Figure 9 simulates a particular scenario that demonstrates the more powerful effectiveness of the proposed AAEMS. The outcomes in (a), (b) and (c) of
Figure 9 indicate the profile of the rotating speed of the rotor, the angular positions of the two AAEMS as well as the corresponding vibration amplitudes of the rotor on the time domain, respectively. As seen from the results of
Figure 9, the estimations and controls were executed at the low constant operating speed, approximately 100 rpm and then the rotor speed was linearly increased up to 230 rpm. Due to the acceleration of the rotor, the entire system must experience a critical speed
rpm, with a slight oscillation amplitude near 155 s, as shown in (c) of
Figure 9. However, it is clear that the vibration amplitude was not seriously significant, even at the critical speed since the imbalance force has been already attenuated by the action of AAEMS at the sub-critical speed (i.e., below a critical speed). The control scenario shown in
Figure 9 is especially applicable to the vibration control of washing machines which have to pass through the critical speed because they should be operated at both the sub-critical speeds (for a washing process) and the supercritical ones (for a dewatering process).
5. Conclusions
This paper proposed a new control strategy for a novel AAEMS for cancelling the rotor imbalance vibration. Due to the adaptive estimations and efficient controls, this approach can achieve the nearly zero-imbalance vibration of a rotor, even under the presence of assumed artificial disturbances and errors. To achieve such excellent performance, three primary functions of AAEMS were proposed in this study.

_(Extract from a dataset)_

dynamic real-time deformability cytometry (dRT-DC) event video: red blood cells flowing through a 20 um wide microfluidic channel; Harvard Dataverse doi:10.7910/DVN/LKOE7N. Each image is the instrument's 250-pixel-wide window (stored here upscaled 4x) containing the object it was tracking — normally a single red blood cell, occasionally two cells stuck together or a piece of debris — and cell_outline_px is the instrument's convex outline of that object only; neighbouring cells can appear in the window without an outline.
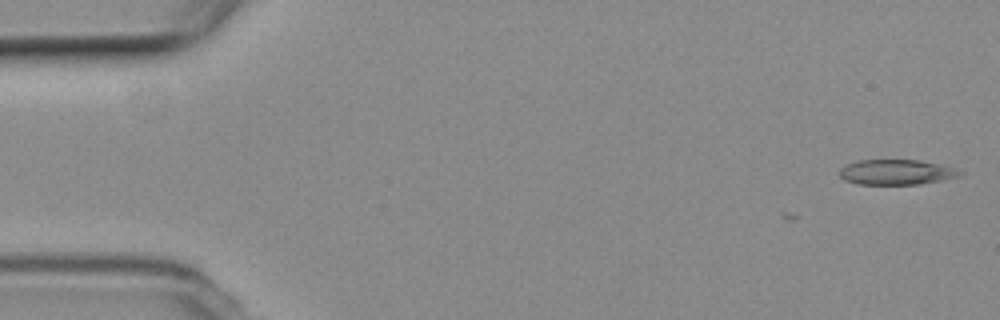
{"species": "common noctule bat (a hibernating species)", "species_latin": "Nyctalus noctula", "temperature_condition": "room temperature", "stored_images_in_passage": 3, "camera_frame_rate_fps": 3000, "um_per_image_px": 0.085, "animal": {"sex": "female", "body_mass_g": 19.3, "forearm_length_mm": 54.1}, "frame": {"image": 1, "passage_image": 1, "time_ms": 0.0, "image_size_px": [1000, 320], "cell_outline_px": [[964, 172], [960, 176], [920, 184], [856, 184], [844, 180], [840, 176], [840, 168], [856, 160], [920, 160], [940, 164]], "centroid_in_image_um": [76.17, 14.63], "position_along_channel_um": 8.8, "area_um2": 17.57}}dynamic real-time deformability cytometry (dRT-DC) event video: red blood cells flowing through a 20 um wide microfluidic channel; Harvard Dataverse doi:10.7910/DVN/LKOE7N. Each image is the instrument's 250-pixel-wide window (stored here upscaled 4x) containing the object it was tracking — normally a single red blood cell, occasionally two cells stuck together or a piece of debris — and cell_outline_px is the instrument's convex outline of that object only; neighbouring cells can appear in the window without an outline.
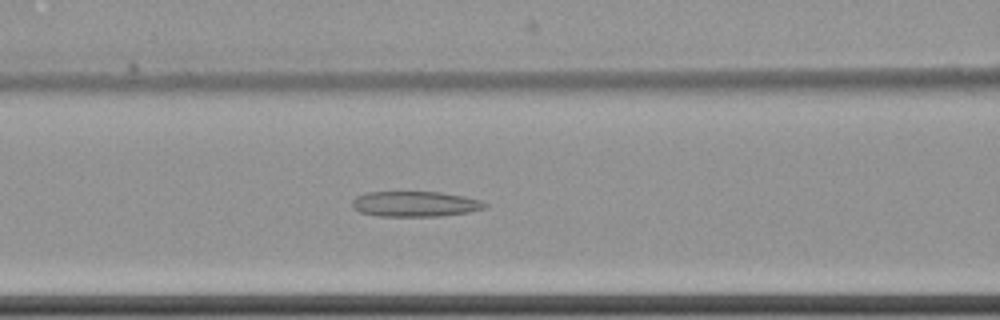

(i) First, two Kalman filters were employed to sequentially estimate the unknown imbalance of the rotor and the disturbing force due to coulomb friction of AAEMS. (ii) Second, the efficient angular position control of the AAEMS by using an LQR-based optimal control that simultaneously minimizes the imbalance vibration of the rotor and the power consumption of the AAEMS actuator was presented. (iii) Third, the trial–error-based fine-tuning angular position control was equipped with the AAEMS for the additional imbalance suppression under the situation where the estimation errors and disturbances are presented.
The simulation results demonstrate the effectiveness of control strategy for the AAEMS system. The control strategy in this paper provides important insights for the researchers wishing to utilize the direct automatic balancing of imbalance rotor. The next study will include the validation of proposed control system via an experimental set-up. Besides the control strategy for AAEMS, this study also provides the useful holistic reviews of the imbalance vibration control and the isolation-based ABD, AMB, as well as other approaches.